[WHAT IS BEING ASKED]:
The word "رمضان" may appear in some lines of the data; copy every such line.

-- -- --

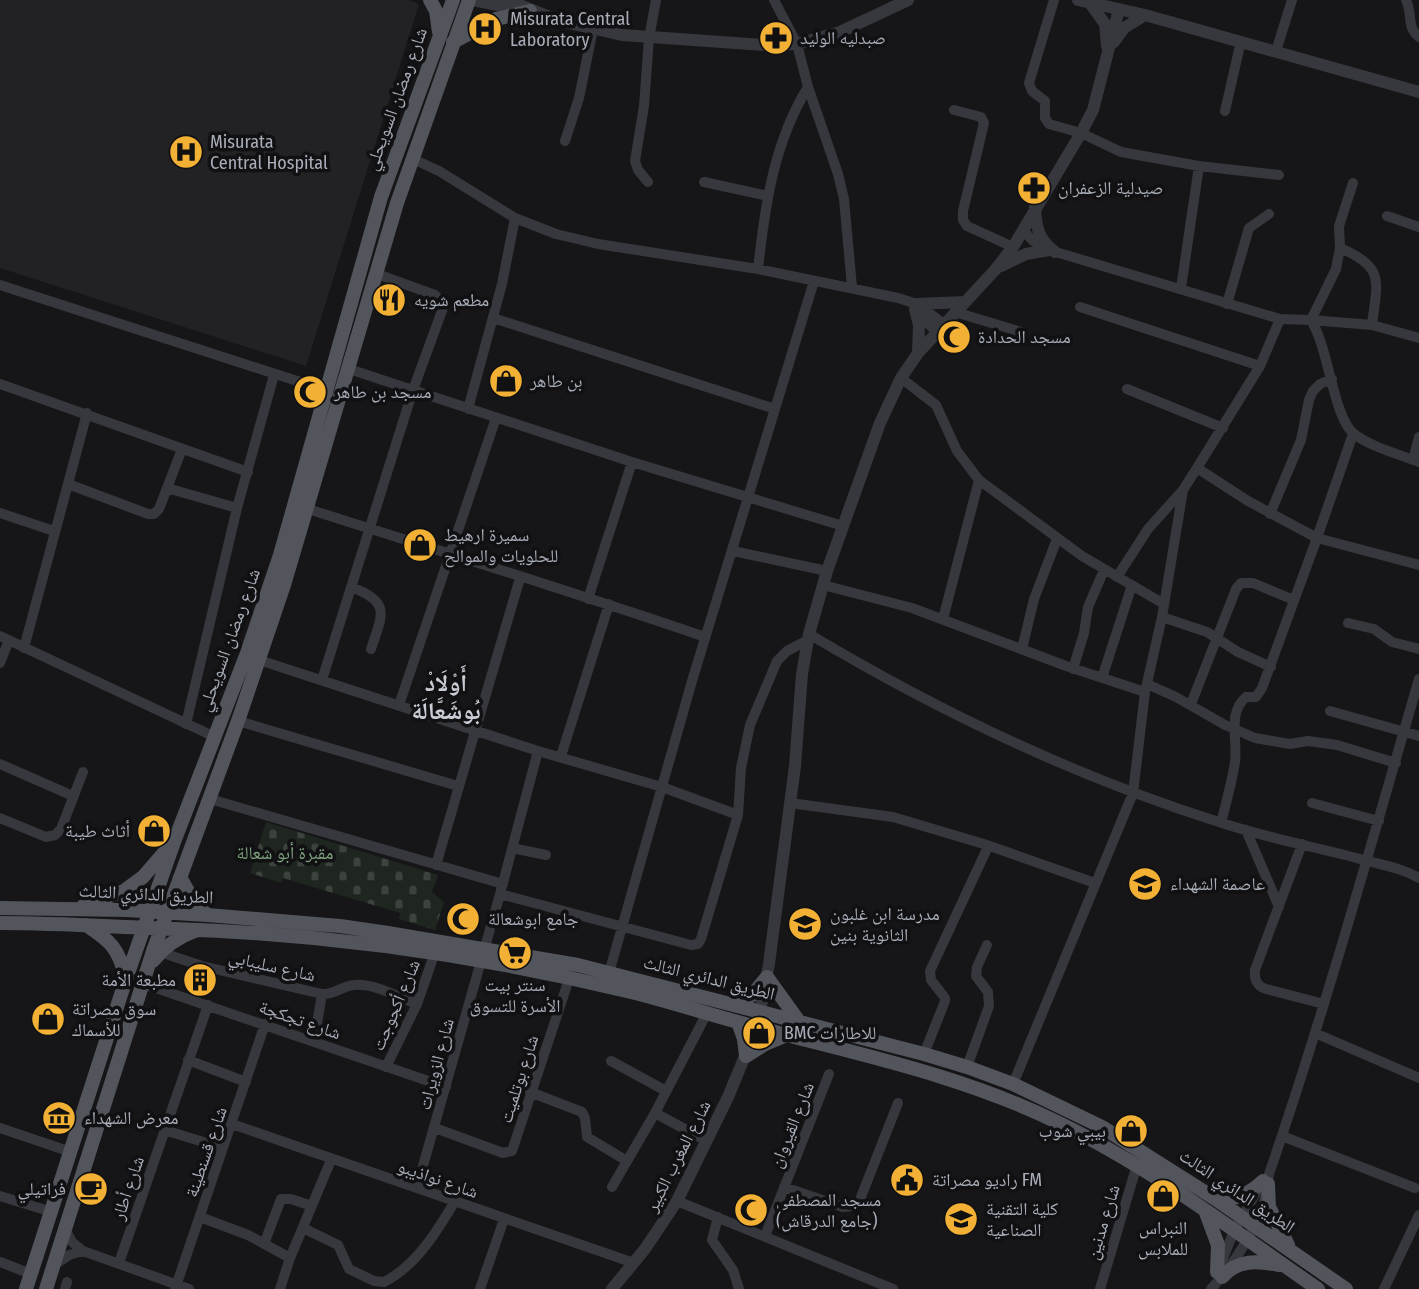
<svg xmlns="http://www.w3.org/2000/svg" width="1419" height="1289" viewBox="0 0 1419 1289" font-family="'Fira Sans Condensed','Noto Naskh Arabic',sans-serif">
<style>
.built{fill:#222225}
.cemetery{fill:url(#cemetery-stones)}
.lines{fill:none;stroke-linecap:round;stroke-linejoin:round}
.minor{stroke:#37383d;stroke-width:10}
.tertiary{stroke:#37383d;stroke-width:12}
.primary{stroke:#53555c;stroke-width:14}
.labels{text-anchor:middle;stroke-width:7;stroke-linejoin:round;paint-order:stroke}
.poi-label{font-size:18px;fill:#a8adb8;stroke:#111113;text-anchor:start}
.street-label{font-size:18px;fill:#a8adb8;stroke:#111113}
.park-label{font-size:18px;fill:#7fa381;stroke:#111113}
.district-label{font-size:24px;font-weight:bold;fill:#c9ccd4;stroke:#111113}
</style>
<defs>
<pattern id="cemetery-stones" width="16" height="16" patternUnits="userSpaceOnUse" patternTransform="scale(1.75)"><rect width="16" height="16" fill="#1e261f"/><path d="M2 7V4a2 2 0 0 1 4 0v3zM10 15v-3a2 2 0 0 1 4 0v3z" fill="#3c433d"/></pattern>
</defs>
<rect width="100%" height="100%" fill="#161618"/>
<path class="built" d="M0,0H408L419,4L306,366L0,268Z"/>
<path class="cemetery" d="M266,822L438,875L432,892L444,902L435,930L399,919L400,913L283,878L281,883L250,873Z"/>
<g class="lines">
<path class="minor" d="M774,0L797,44L808,87L838,174L844,199L852,287
M1054,0L1029,83L1032,91L1045,101V118L1049,124L1081,133L1121,152L1199,166L1279,175
M1406,0C1413,14 1406,27 1419,37
M1276,51L1292,0
M954,110L981,117L984,123L963,211V220L967,226L1013,247
M1225,111L1241,41
M565,141L579,98L593,29
M413,159L439,171L515,218L556,234L598,244L758,269L898,298L917,304L944,324
M648,182L638,170L635,161L644,106L649,38L656,0
M704,182L768,196
M1353,183L1339,226L1340,248L1336,269L1311,320L1372,325L1419,338
M1387,216L1419,227
M1023,230L1033,241L1049,250L1280,319L1311,320C1329,349 1333,415 1353,433C1368,446 1401,455 1419,462
M1340,248C1386,267 1377,282 1372,325
M758,269C765,205 774,142 808,87
M0,285L325,390
M1181,288L1199,166
M1227,304L1249,228L1269,214
M1080,307L1260,366
M915,309L936,332
M955,312L1021,332
M493,318L775,409
M349,369L632,462L843,526
M901,378L936,405L957,451L979,480L1082,556L1164,604
M0,384L248,472
M1127,389L1223,428
M468,409L502,284L515,218
M1353,434L1317,538L1419,565
M1413,460L1419,437
M68,484L148,514H154L159,509L182,449
M167,488L237,508
M308,509C440,551 574,592 705,637
M0,513L54,531
M1270,514L1301,440L1309,400L1313,391L1320,384L1332,379
M733,551L827,571
M1117,577L1148,529L1182,491
M823,585L912,608L1066,666L1145,692
M351,587C392,602 382,615 371,649
M588,599L632,462
M1162,617L1207,632L1238,652L1271,667
M943,619L979,480
M1348,623L1374,629L1392,642L1419,649
M809,634C938,711 1076,777 1219,822C1266,838 1316,847 1364,860C1383,865 1401,868 1419,878
M0,636L215,737
M24,648L87,413
M1022,649L1034,599L1057,539
M259,660L538,751L662,787L738,815
M0,663L9,640
M1073,669L1084,633L1088,607L1104,570
M1102,678L1132,585
M322,680L413,390L443,308L441,301L435,295L377,274
M1147,684L1176,697L1225,725L1255,738L1290,744L1308,741L1337,745L1396,763
M1191,704L1236,589L1241,583H1253L1294,600
M399,705L496,418
M1330,711L1419,736
M238,721L458,786
M186,724L237,508L274,375
M561,756L609,604
M0,764L73,796
M210,799L503,884
M790,803L893,817L987,845L1095,883
M1312,803L1379,821
M0,818L46,837L55,835L61,829L83,772
M1221,823C1226,803 1232,782 1235,762C1238,741 1227,713 1246,697H1256L1262,688L1317,538L1248,501L1197,468L1260,366L1280,319
M1246,830L1279,907
M1302,844L1255,970C1254,980 1257,986 1266,989L1324,1004
M512,848L546,855
M436,865L520,578
M500,894L691,945L698,944L701,939L738,815L741,768L750,725L777,661L787,651L808,640
M160,952L202,966L322,994C334,995 342,986 354,985C374,983 398,997 417,1004
M609,973L692,681L814,281
M144,984L446,1087
M1315,1033L1419,1078
M314,1041L322,994
M924,1054L945,1001V998L931,980L930,971L986,851
M188,1060L246,1082
M611,1061L666,1091
M386,1067L417,1004L434,955
M967,1067L989,1006L988,992L976,976L977,967L987,945
M1013,1084L1133,793L1145,692L1162,617L1183,490L1197,468
M530,1092L582,1112L585,1118L587,1137L627,1161
M655,1113L707,1141
M232,1124L634,1263
M0,1128L71,1152
M435,1128L503,1153L512,1151L569,979
M164,1130L223,1148
M1282,1136L1415,1188
M417,1187L500,894L538,751
M612,1187L655,1113L707,1013
M784,1187L843,1207L853,1206L859,1202L898,1103
M0,1196L52,1212
M677,1201L893,1289
M200,1217L248,1235L290,1258
M718,1217L712,1240L733,1270L739,1289
M303,1228L338,1245L349,1269L374,1281L384,1282C416,1266 438,1230 455,1201
M65,1229L72,1242L83,1251L189,1289
M765,1236L829,1074
M264,1244L281,1199H291L312,1206
M0,1262L31,1274
M119,1263L208,1005
M1221,1263L1234,1231L1260,1186
M54,1265L69,1255L83,1251
M65,1289L67,1282
M175,1289L265,1024
M280,1289L290,1258L331,1160
M480,1289L504,1219
M1100,1289L1137,1165
M1211,1289C1238,1259 1267,1216 1269,1174C1325,1011 1371,844 1419,679
M1384,1289L1419,1215"/>
<path class="tertiary" d="M473,0L517,9
M507,0L560,21L622,35L765,45L797,44L840,32L908,0
M1078,0L1145,15L1419,92
M1090,3L1105,24L1107,46
M1114,42L1124,28L1145,15
M1035,207C1036,227 1038,239 1055,252
M1001,266L1026,254L1049,250
M917,304L965,302
M915,309L919,325L918,353
M612,1289L645,1249L677,1201L728,1097L757,1027L769,964L795,766L802,674L809,634L827,571L880,423L901,378L918,353L995,270L1013,247L1081,133L1093,110L1119,9"/>
<path class="primary" d="M430,0L436,11L439,32
M453,42L496,19L530,11
M180,877L194,902L207,915
M83,906L124,891L143,877L168,848
M0,908L127,910L207,915L340,926L388,933L578,965L924,1054L967,1067L1013,1084L1102,1127L1214,1198L1346,1289
M0,923C58,923 116,927 175,929C328,934 483,956 631,992C675,1003 717,1017 760,1028C861,1055 964,1076 1059,1123C1152,1168 1234,1231 1318,1289
M86,925C111,941 119,949 126,979
M153,961C164,947 178,937 195,931
M738,1005L753,994L767,977L798,1020
M738,1022L744,1039L746,1056
M746,1056L765,1044L787,1035
M1268,1184L1269,1207L1288,1245
M1214,1198C1234,1201 1248,1195 1263,1181
M1205,1210L1218,1245L1217,1272
M1222,1277C1238,1259 1257,1261 1279,1265
M26,1289L126,979L174,842L247,653L280,555L381,197L453,0
M46,1289L153,951L238,721L284,585L397,203L469,0"/>
</g>
<defs>
<g id="hospital-disc" transform="scale(1.75)"><circle r="9.5" fill="#f2b134" stroke="#111113"/><path d="M-5-5h3v3.5h4V-5h3V5h-3V1.5h-4V5h-3Z" fill="#111"/></g>
<g id="pharmacy-disc" transform="scale(1.75)"><circle r="9.5" fill="#f2b134" stroke="#111113"/><path d="M-2-6h4v4h4v4h-4v4h-4v-4h-4v-4h4Z" fill="#111"/></g>
<g id="restaurant-disc" transform="scale(1.75)"><circle r="9.5" fill="#f2b134" stroke="#111113"/><path d="M-5-6h1v4h1v-4h1v4h1v-4h1v5L-1.5 .5V6h-2V.5L-5-1ZM5-6V6H3V1.5H1.5Q1.5-4 5-6Z" fill="#111"/></g>
<g id="mosque-disc" transform="scale(1.75)"><circle r="9.5" fill="#f2b134" stroke="#111113"/><path d="M3.5-4.9A6 6 0 1 0 3.5 4.9A5 5 0 1 1 3.5-4.9Z" fill="#111"/></g>
<g id="shop-disc" transform="scale(1.75)"><circle r="9.5" fill="#f2b134" stroke="#111113"/><path d="M-5-2.5h2.3a2.7 3.5 0 0 1 5.4 0H5L5.5 6h-11ZM-1.5-2.5h3a1.5 2.3 0 0 0-3 0Z" fill="#111"/></g>
<g id="school-disc" transform="scale(1.75)"><circle r="9.5" fill="#f2b134" stroke="#111113"/><path d="M0-5L7-2L0 1L-7-2ZM-4 1L0 2.5L4 1V4Q0 6-4 4Z" fill="#111"/></g>
<g id="supermarket-disc" transform="scale(1.75)"><circle r="9.5" fill="#f2b134" stroke="#111113"/><path d="M-6-5.5h2.5l.6 2H6L4.5 2H-2.5L-4.4-4H-6ZM-1.5 3.2a1.3 1.3 0 1 0 .1 0ZM3 3.2a1.3 1.3 0 1 0 .1 0Z" fill="#111"/></g>
<g id="building-disc" transform="scale(1.75)"><circle r="9.5" fill="#f2b134" stroke="#111113"/><path d="M-4-6H4V6H1V3H-1V6H-4ZM-2.5-4.3h1.7v1.8h-1.7ZM.8-4.3h1.7v1.8H.8ZM-2.5-1h1.7V.8h-1.7ZM.8-1h1.7V.8H.8Z" fill="#111"/></g>
<g id="museum-disc" transform="scale(1.75)"><circle r="9.5" fill="#f2b134" stroke="#111113"/><path d="M0-6L6-3V-2H-6V-3ZM-5-1h2V3h-2ZM-1-1h2V3h-2ZM3-1h2V3H3ZM-6 4H6V6H-6Z" fill="#111"/></g>
<g id="civic-disc" transform="scale(1.75)"><circle r="9.5" fill="#f2b134" stroke="#111113"/><path d="M-.6-6.5H3V-4.5H.6V-3L4-1V1h2V6H-6V1h2V-1L-.6-3ZM-1.2 2.5V6h2.4V2.5Z" fill="#111"/></g>
<g id="cafe-disc" transform="scale(1.75)"><circle r="9.5" fill="#f2b134" stroke="#111113"/><path d="M-5.5-4.5H6V0H3Q3 3.5 0 3.5H-2.5Q-5.5 3.5-5.5 0ZM3-3.2v2h1.7v-2ZM-6 4.5H4V6H-6Z" fill="#111"/></g>
<g id="university-disc" transform="scale(1.75)"><circle r="9.5" fill="#f2b134" stroke="#111113"/><path d="M0-5L7-2L0 1L-7-2ZM-4 1L0 2.5L4 1V4Q0 6-4 4Z" fill="#111"/></g>
</defs>
<g fill-rule="evenodd">
<use href="#hospital-disc" x="485" y="29"/>
<use href="#pharmacy-disc" x="776" y="38"/>
<use href="#hospital-disc" x="186" y="152"/>
<use href="#pharmacy-disc" x="1034" y="188"/>
<use href="#restaurant-disc" x="389" y="300"/>
<use href="#mosque-disc" x="954" y="337"/>
<use href="#shop-disc" x="506" y="381"/>
<use href="#mosque-disc" x="310" y="392"/>
<use href="#shop-disc" x="420" y="545"/>
<use href="#shop-disc" x="154" y="831"/>
<use href="#school-disc" x="1145" y="884"/>
<use href="#mosque-disc" x="463" y="919"/>
<use href="#school-disc" x="805" y="924"/>
<use href="#supermarket-disc" x="515" y="953"/>
<use href="#building-disc" x="200" y="980"/>
<use href="#shop-disc" x="48" y="1019"/>
<use href="#shop-disc" x="759" y="1033"/>
<use href="#museum-disc" x="59" y="1118"/>
<use href="#shop-disc" x="1131" y="1131"/>
<use href="#civic-disc" x="907" y="1180"/>
<use href="#cafe-disc" x="91" y="1189"/>
<use href="#shop-disc" x="1163" y="1196"/>
<use href="#mosque-disc" x="751" y="1210"/>
<use href="#university-disc" x="961" y="1219"/>
</g>
<g class="labels">
<g class="poi-label">
<text x="510" y="25">Misurata Central<tspan x="510" dy="21">Laboratory</tspan></text>
<text x="800" y="44">صبدليه الوليد</text>
<text x="210" y="148">Misurata<tspan x="210" dy="21">Central Hospital</tspan></text>
<text x="1058" y="194">صيدلية الزعفران</text>
<text x="414" y="306">مطعم شويه</text>
<text x="978" y="343">مسجد الحدادة</text>
<text x="530" y="387">بن طاهر</text>
<text x="334" y="398">مسجد بن طاهر</text>
<text x="444" y="541">سميرة ارهيط<tspan x="444" dy="21">للحلويات والموالح</tspan></text>
<text x="130" y="837" text-anchor="end">أثاث طيبة</text>
<text x="1170" y="890">عاصمة الشهداء</text>
<text x="830" y="920">مدرسة ابن غلبون<tspan x="830" dy="21">الثانوية بنين</tspan></text>
<text x="488" y="925">جامع ابوشعالة</text>
<text x="176" y="986" text-anchor="end">مطبعة الأمة</text>
<text x="515" y="991" text-anchor="middle">سنتر بيت<tspan x="515" dy="21">الأسرة للتسوق</tspan></text>
<text x="72" y="1015">سوق مصراتة<tspan x="72" dy="21">للأسماك</tspan></text>
<text x="784" y="1039">BMC للاطارات</text>
<text x="84" y="1124">معرض الشهداء</text>
<text x="1106" y="1137" text-anchor="end">بيبي شوب</text>
<text x="932" y="1186">راديو مصراتة FM</text>
<text x="66" y="1195" text-anchor="end">فراتيلي</text>
<text x="776" y="1206">مسجد المصطفى<tspan x="776" dy="21">(جامع الدرقاش)</tspan></text>
<text x="986" y="1215">كلية التقنية<tspan x="986" dy="21">الصناعية</tspan></text>
<text x="1163" y="1234" text-anchor="middle">النبراس<tspan x="1163" dy="21">للملابس</tspan></text>
</g>
<g class="street-label">
<text transform="translate(396 99) rotate(-70)" y="6">شارع رمضان السويحلي</text>
<text transform="translate(229 640) rotate(-70)" y="6">شارع رمضان السويحلي</text>
<text transform="translate(146 894) rotate(3)" y="6">الطريق الدائري الثالث</text>
<text transform="translate(272 966) rotate(13)" y="6">شارع سليبابي</text>
<text transform="translate(709 978) rotate(14)" y="6">الطريق الدائري الثالث</text>
<text transform="translate(396 1005) rotate(-67)" y="6">شارع أكجوجت</text>
<text transform="translate(300 1020) rotate(19)" y="6">شارع تجكجة</text>
<text transform="translate(436 1064) rotate(-75)" y="6">شارع الزويرات</text>
<text transform="translate(519 1079) rotate(-72)" y="6">شارع بوتلميت</text>
<text transform="translate(792 1125) rotate(-68)" y="6">شارع القيروان</text>
<text transform="translate(206 1152) rotate(-71)" y="6">شارع قسنطينة</text>
<text transform="translate(678 1156) rotate(-63)" y="6">شارع المغرب الكبير</text>
<text transform="translate(438 1179) rotate(19)" y="6">شارع نواذيبو</text>
<text transform="translate(128 1188) rotate(-71)" y="6">شارع أطار</text>
<text transform="translate(1237 1191) rotate(34)" y="6">الطريق الدائري الثالث</text>
<text transform="translate(1103 1222) rotate(-73)" y="6">شارع مدنين</text>
</g>
<g class="park-label">
<text x="285" y="859">مقبرة أبو شعالة</text>
</g>
<g class="district-label">
<text x="446" y="691">أَوْلَادْ<tspan x="446" dy="28">بُوشَعَّالَة</tspan></text>
</g>
</g>
</svg>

-- -- --

[EXERCISE ANSWER]:
<text transform="translate(396 99) rotate(-70)" y="6">شارع رمضان السويحلي</text>
<text transform="translate(229 640) rotate(-70)" y="6">شارع رمضان السويحلي</text>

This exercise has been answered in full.